#### [Task prompt]
Copy every line of the listing below word for word, leaving out the pictures.

(Dataset items)
** Begin **

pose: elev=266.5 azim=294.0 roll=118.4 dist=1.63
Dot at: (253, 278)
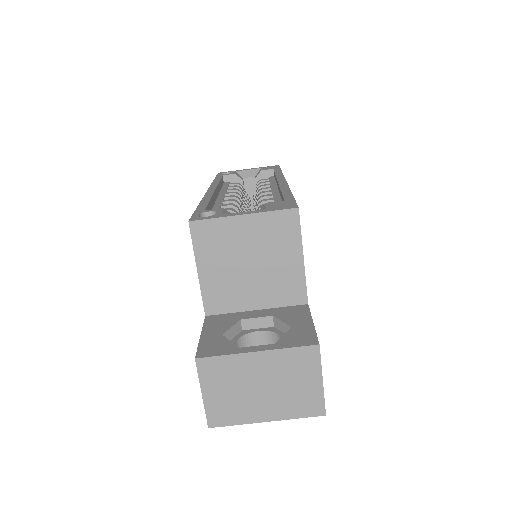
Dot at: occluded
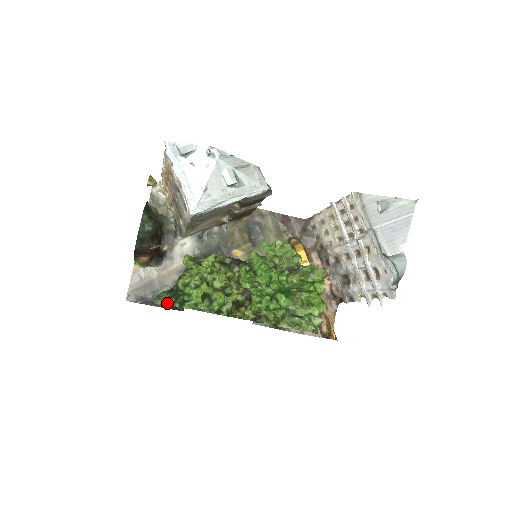
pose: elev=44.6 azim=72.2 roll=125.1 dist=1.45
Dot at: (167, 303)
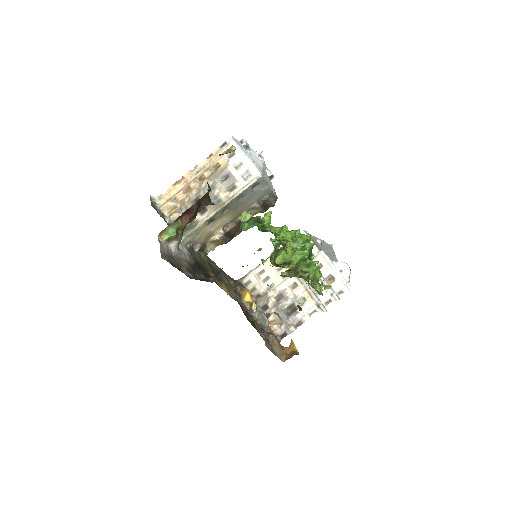
Dot at: (257, 224)
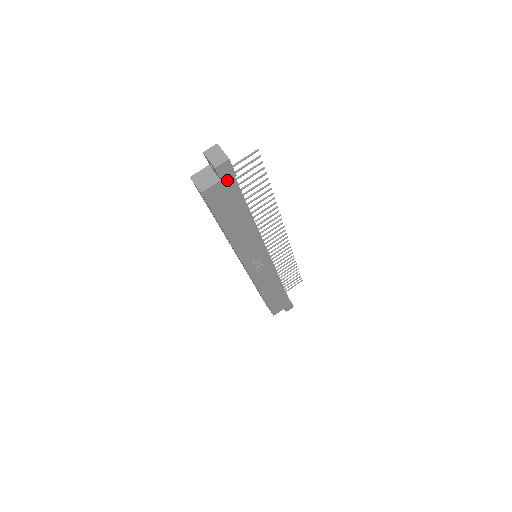
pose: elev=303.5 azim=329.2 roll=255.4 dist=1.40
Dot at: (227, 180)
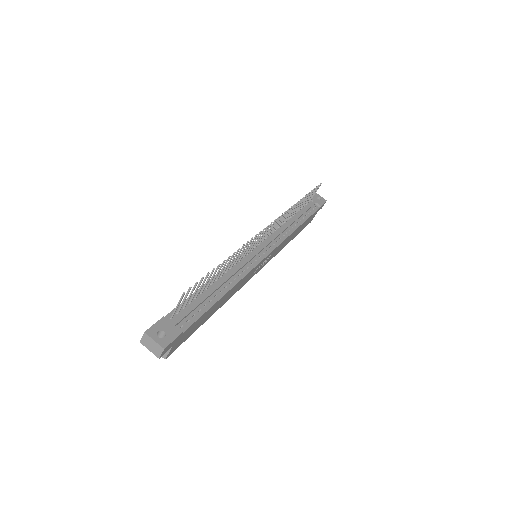
Dot at: (177, 340)
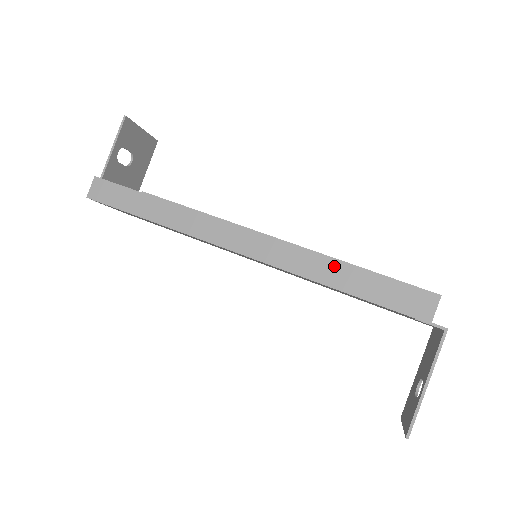
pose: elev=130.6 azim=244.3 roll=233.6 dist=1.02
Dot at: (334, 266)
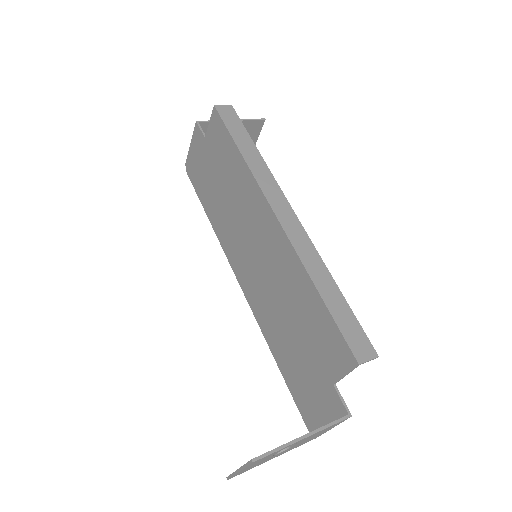
Dot at: (332, 285)
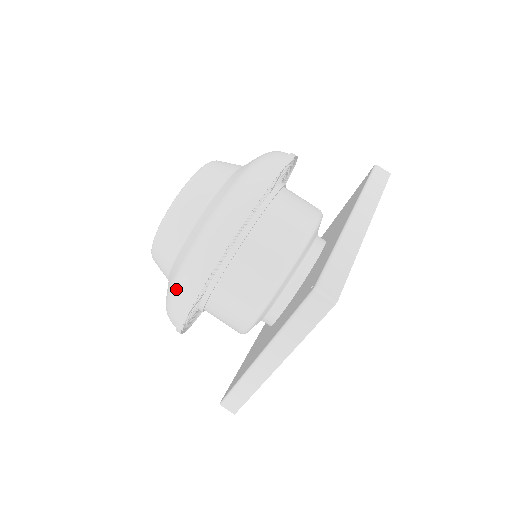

** End **

#### [Correct answer]
pose: elev=266.5 azim=294.0 roll=118.4 dist=1.63
Dot at: (253, 278)
Dot at: occluded
pose: elev=44.6 azim=72.2 roll=125.1 dist=1.45
Dot at: (167, 303)
Dot at: (257, 224)
pose: elev=303.5 azim=329.2 roll=255.4 dist=1.40
Dot at: (227, 180)
Dot at: (177, 340)
pose: elev=130.6 azim=244.3 roll=233.6 dist=1.02
Dot at: (334, 266)
Dot at: (332, 285)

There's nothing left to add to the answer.